Together with his colleague at the Archive and Public Culture Research Initiative (APC) at UCT, Dr Mbongiseni Buthelezi, Grant secured a grant from the NRF to bring Sharon Leon to South Africa. Sharon is the Director of Public Projects at the Roy Rosenzweig Center for History and New Media (RRCHNM) at the George Mason University. The RRCHNM has produced two leading open-source software tools – Zotero and Omeka – that are very widely used in the digital cultural sector. The purpose of Sharon’s visit is to work with the APC on the Five Hundred Year Archive project. She will also be giving two free public lectures and workshops on Omeka, one at Wits in Johannesburg and one at UCT in Cape Town on Monday, 7th September (details below).
Omeka is a free, flexible, and open source web-publishing platform for the display of library, museum, archives, and scholarly collections and exhibitions. We feel that it has much potential for the cultural sector in South Africa.
Omeka Workshop, Archive and Public Culture Research Initiative, UCT
When: Monday, 7th September 2015 at 9:00am
Where: John Berndt Thought Space (Room A17), Basement of the AC Jordan Building (Arts Block), Upper Campus, UCT
RSVP: Please RSVP to Faranaaz Vraagom (APC-admin@uct.ac.za) and Grant McNulty (grant.mcnulty@uct.ac.za) before Thursday, 20th August. Space is limited to 25 participants so we ask that you send a representative from your organisation and RSVP as soon as possible.
Engagement and Access in Digital Public History (9:00am – 11:00am)
The work of public history calls for taking good history scholarship into the world to meet the needs and interests of a non-academic audience. While much of that work has traditionally happened in face-to-face encounters and at physical sites, increasingly public historians are encountering their audiences through digital means, such as social media, blogs, exhibit sites, collection and archives sites, mobile applications, and digital simulations. The possibilities for doing sophisticated digital public history work have expanded significantly since the first cultural heritage organizations began to create web presences in the mid-1990s. At the same time, the core elements and challenges of doing rigorous public history work have not changed all that much. As a result, the best digital public history work requires a blend of applied technical skills, targeted engagement strategies, disciplinary ways of knowing, and content knowledge.

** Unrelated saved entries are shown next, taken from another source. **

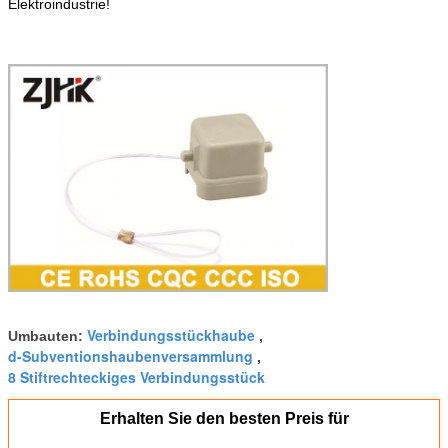
Elektroindustrie!
Verbindungsstückhaube
Umbauten:
,
d-Subventionshaubenversammlung
,
8 Stiftrechteckiges Verbindungsstück
Erhalten Sie den besten Preis für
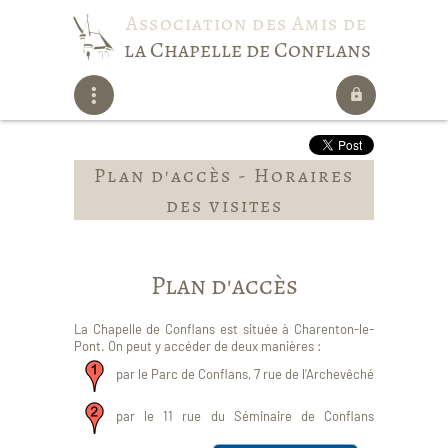
Association des Amis de
la Chapelle de Conflans
Plan d'accès - Horaires
des visites
Plan d'accès
La Chapelle de Conflans est située à Charenton-le-
Pont. On peut y accéder de deux manières :
par le Parc de Conflans, 7 rue de l’Archevêché
par le 11 rue du Séminaire de Conflans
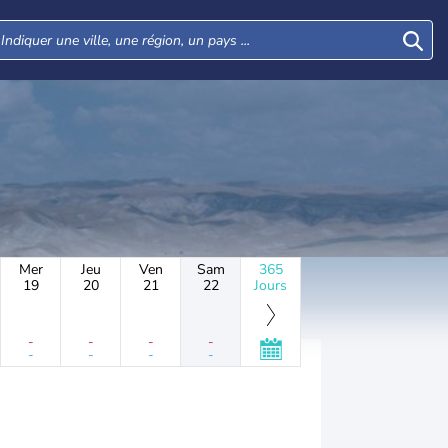
Mer
Jeu
Ven
Sam
365
19
20
21
22
Jours
-
-
-
-
-
-
-
-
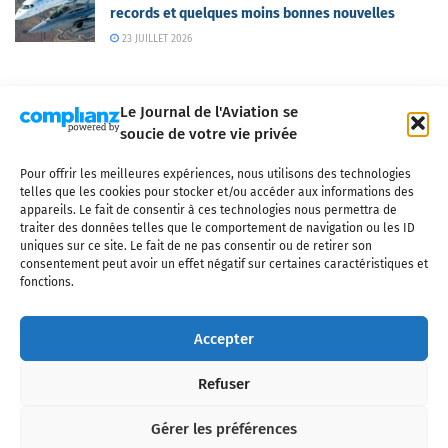
records et quelques moins bonnes nouvelles
23 JUILLET 2026
Le Journal de l'Aviation se
soucie de votre vie privée
Pour offrir les meilleures expériences, nous utilisons des technologies
Qui sommes-nous ?
Nous contacter
Partenaires
telles que les cookies pour stocker et/ou accéder aux informations des
Mentions légales
CGV
Politique de confidentialité
Cookies
appareils. Le fait de consentir à ces technologies nous permettra de
traiter des données telles que le comportement de navigation ou les ID
uniques sur ce site. Le fait de ne pas consentir ou de retirer son
consentement peut avoir un effet négatif sur certaines caractéristiques et
fonctions.
Copyright © 2025 LE JOURNAL DE L'AVIATION
- tous droits réservés - Le
Journal de l'Aviation, média français de référence couvrant l'actualité de
Accepter
l'industrie aéronautique, l'aviation commerciale, l'aviation d'affaires, les
services MRO et après-vente, le financement et la location d'aéronefs
Refuser
civils, l'aéronautique de défense et l'industrie spatiale. Toute reproduction,
totale ou partielle et sous quelque forme ou support que ce soit, est
interdite sans autorisation écrite spécifique du Journal de l’Aviation.
Gérer les préférences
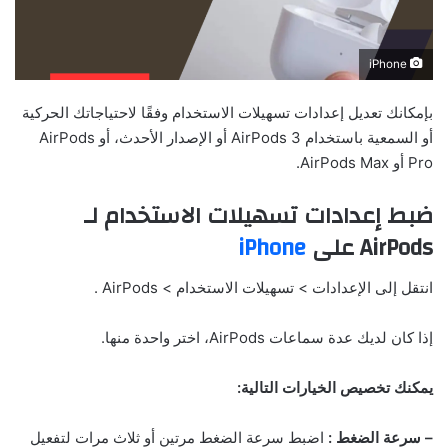
iPhone
بإمكانك تعديل إعدادات تسهيلات الاستخدام وفقًا لاحتياجاتك الحركية
أو السمعية باستخدام AirPods 3 أو الإصدار الأحدث، أو AirPods
Pro أو AirPods Max.
ضبط إعدادات تسهيلات الاستخدام لـ
AirPods على
iPhone
انتقل إلى الإعدادات > تسهيلات الاستخدام > AirPods .
إذا كان لديك عدة سماعات AirPods، اختر واحدة منها.
يمكنك تخصيص الخيارات التالية:
– سرعة الضغط :
اضبط سرعة الضغط مرتين أو ثلاث مرات لتفعيل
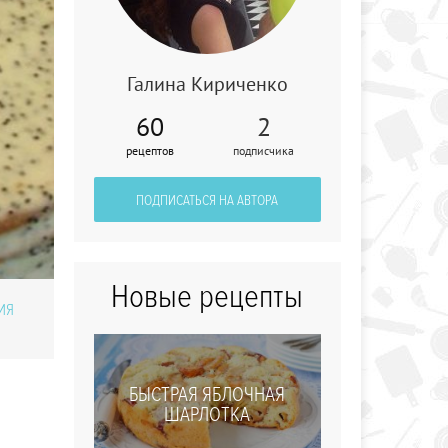
Галина Кириченко
Ламингтоны
60
2
(Австралийские
бисквитные
рецептов
подписчика
пирожные)
ПОДПИСАТЬСЯ НА АВТОРА
Новые рецепты
ИЯ
БЫСТРАЯ ЯБЛОЧНАЯ
ШАРЛОТКА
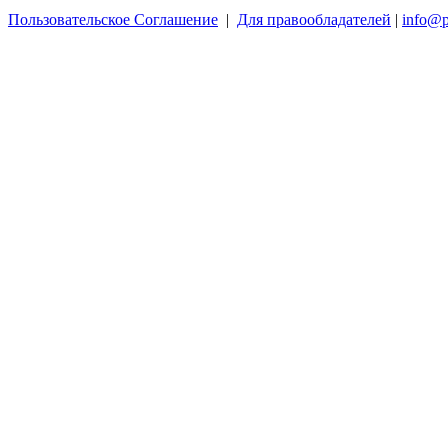
Пользовательское Соглашение
|
Для правообладателей
|
info@p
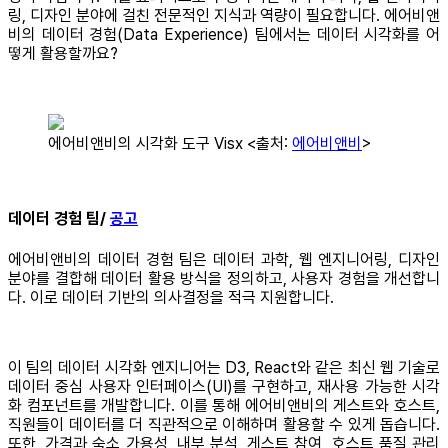
링, 디자인 분야에 걸친 전문적인 지식과 역량이 필요합니다. 에어비앤
비의 데이터 경험(Data Experience) 팀에서는 데이터 시각화를 어
떻게 활용할까요?
에어비앤비의 시각화 도구 Visx <출처:
에어비앤비
>
데이터 경험 팀/
공고
에어비앤비의 데이터 경험 팀은 데이터 과학, 웹 엔지니어링, 디자인
분야를 결합해 데이터 활용 방식을 정의하고, 사용자 경험을 개선합니
다. 이로 데이터 기반의 의사결정을 적극 지원합니다.
이 팀의 데이터 시각화 엔지니어는 D3, React와 같은 최신 웹 기술로
데이터 중심 사용자 인터페이스(UI)를 구현하고, 재사용 가능한 시각
화 컴포넌트를 개발합니다. 이를 통해 에어비앤비의 게스트와 호스트,
직원들이 데이터를 더 직관적으로 이해하며 활용할 수 있게 돕습니다.
또한, 가격과 숙소 가용성, 내부 분석, 게스트 참여, 호스트 품질 관리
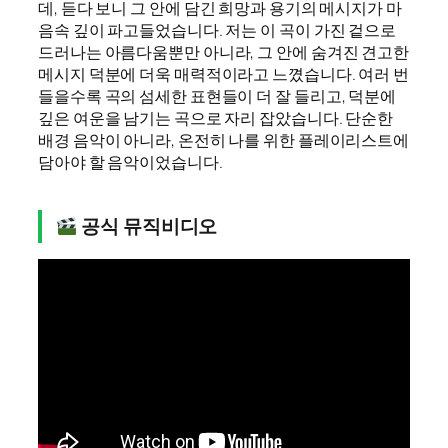
데, 듣다 보니 그 안에 담긴 희망과 용기의 메시지가 마
음속 깊이 파고들었습니다. 저는 이 곡이 가진 겉으로
드러나는 아름다움뿐만 아니라, 그 안에 숨겨진 견고한
메시지 덕분에 더욱 매력적이라고 느꼈습니다. 여러 번
들을수록 곡의 섬세한 표현들이 더 잘 들리고, 덕분에
깊은 여운을 남기는 곡으로 자리 잡았습니다. 단순한
배경 음악이 아니라, 온전히 나를 위한 플레이리스트에
담아야 할 음악이었습니다.
공식 뮤직비디오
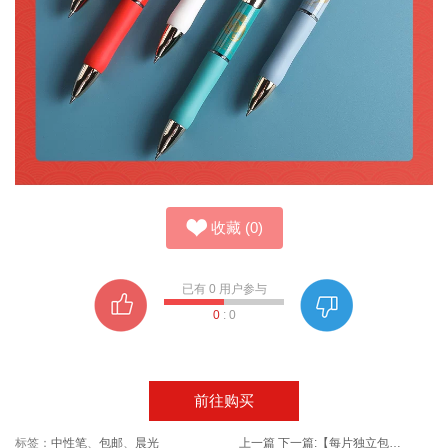
收藏
(
0
)
已有
0
用户参与
0
:
0
前往购买
标签：
中性笔
、
包邮
、
晨光
上一篇
下一篇:
【每片独立包装】中森（zsen） 一次性医用外科口罩30只*2盒 共60只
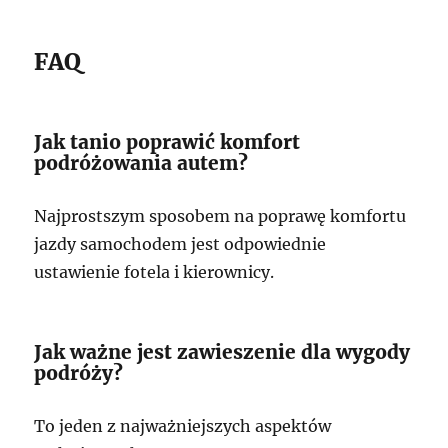
FAQ
Jak tanio poprawić komfort
podróżowania autem?
Najprostszym sposobem na poprawę komfortu
jazdy samochodem jest odpowiednie
ustawienie fotela i kierownicy.
Jak ważne jest zawieszenie dla wygody
podróży?
To jeden z najważniejszych aspektów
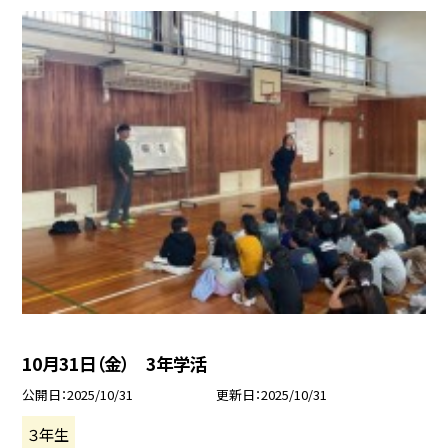
10月31日（金） 3年学活
公開日
2025/10/31
更新日
2025/10/31
３年生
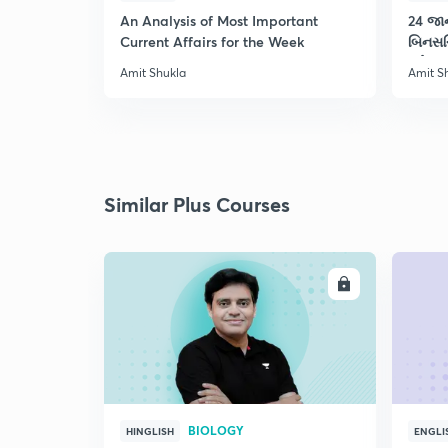
An Analysis of Most Important
24 જાન
Current Affairs for the Week
બિનસચ
માટે‌
Amit Shukla
Amit S
Similar Plus Courses
ENROLL
BIOLOGY
HINGLISH
ENGLI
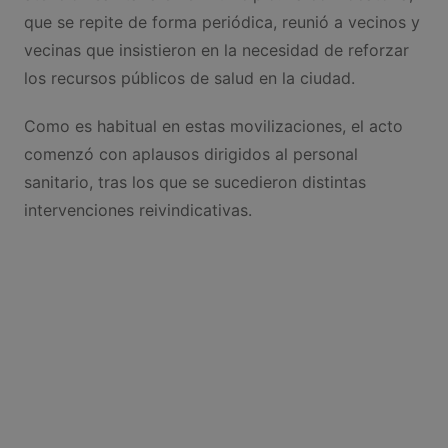
que se repite de forma periódica, reunió a vecinos y
vecinas que insistieron en la necesidad de reforzar
los recursos públicos de salud en la ciudad.
Como es habitual en estas movilizaciones, el acto
comenzó con aplausos dirigidos al personal
sanitario, tras los que se sucedieron distintas
intervenciones reivindicativas.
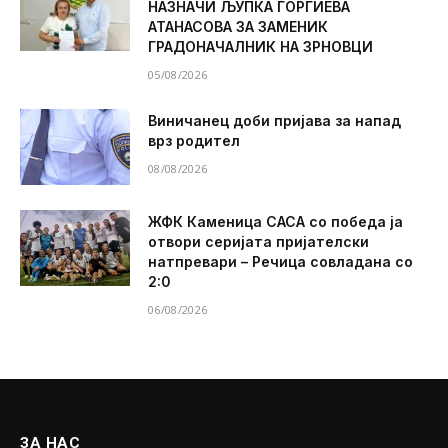
НАЗНАЧИ ЉУПКА ЃОРГИЕВА
АТАНАСОВА ЗА ЗАМЕНИК
ГРАДОНАЧАЛНИК НА ЗРНОВЦИ
05/08/2026
Виничанец доби пријава за напад
врз родител
08/08/2026
ЖФК Каменица САСА со победа ја
отвори серијата пријателски
натпревари – Речица совладана со
2:0
06/08/2026
ЗА НАС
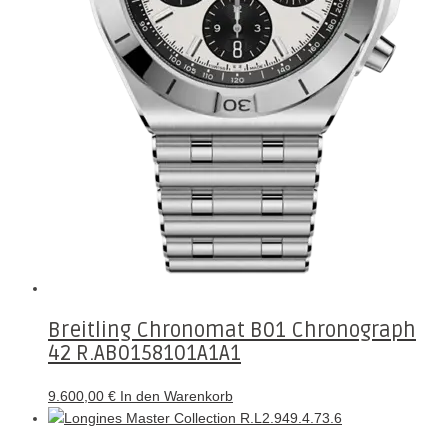
Breitling Chronomat B01 Chronograph
42 R.AB0158101A1A1
9.600,00
€
In den Warenkorb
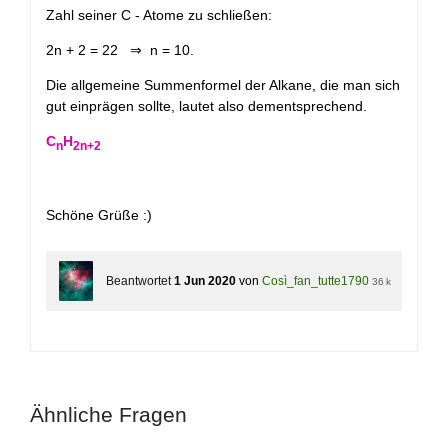
Zahl seiner C - Atome zu schließen:
2n + 2 = 22 ⇒ n = 10.
Die allgemeine Summenformel der Alkane, die man sich
gut einprägen sollte, lautet also dementsprechend.
C
H
n
2n+2
Schöne Grüße :)
Beantwortet
1 Jun 2020
von
Così_fan_tutte1790
36 k
Ähnliche Fragen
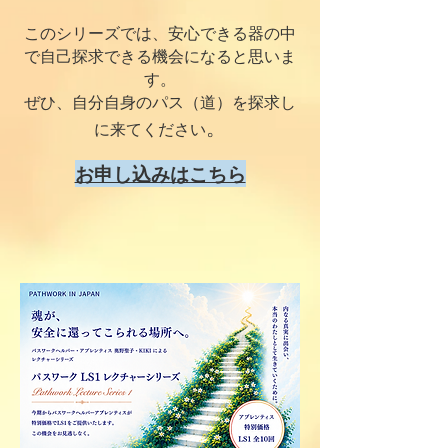
このシリーズでは、安心できる器の中
で自己探求できる機会になると思いま
す。
ぜひ、自分自身のパス（道）を探求し
。
に来てください
お申し込みはこちら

Public historians in cultural heritage institutions need a practical introduction to doing digital public history that speaks to their theoretical and methodological commitments while offering clear guidance on preparing for, executing, and sustaining vibrant projects. This presentation will offer a formulation of support structures, tools, and frameworks to support the creation of user-centered digital public history work in small organizations. Bringing together the core areas of expertise in applied technical skills, targeted engagement strategies and historical content knowledge, the presentation will introduce the concept of user-centered digital public history, and then offer an outline of support materials for planning (research, strategy, and infrastructure creation), executing (building digital collections, creating rich interpretive content, and creating engaged communities around that work), and sustaining (frequent evaluation, ongoing outreach campaigns, and attention to issues of digital preservation) digital public history projects.
Taking the Next Steps with your Omeka Project (11:30am – 1:30pm)
Omeka https://omeka.org/ is a leading open source (released under the GPLv 3.0) collections-based web publishing platform for cultural heritage institutions, researchers, scholars, and students, developed by the Roy Rosenzweig Center for History and New Media (RRCHNM) https://chnm.gmu.edu/ and the growing open source developer community it supports. Publicly launched in February 2008, Omeka has been downloaded tens of thousands of times. Unlike many similar platforms, Omeka takes a user-centered, access-focused approach to collections, emphasizing approachable, accessible Web design and community features. As a result, a wide range of institutions adopting Omeka include the State Archives of Florida, the Newberry Library, the Smithsonian Institution, the Rockefeller Foundation, the University of California, Berkeley, and many college and university libraries (See the Omeka showcase for examples https://omeka.org/showcase/).
This workshop will introduce participants to the basic elements of Omeka’s infrastructure: items, collections, plugins, and themes. From there, participants will learn how to publish their collections, and build interpretive websites that leverage contextual metadata, item relationships, and geospatial data. Similarly, participants will explore methods to engage visitors through a number of approaches, including social media, commenting, community-sourced contributions and transcriptions. Finally, participants will discuss the ways that Omeka is situated in the large scholarly communications ecosystem.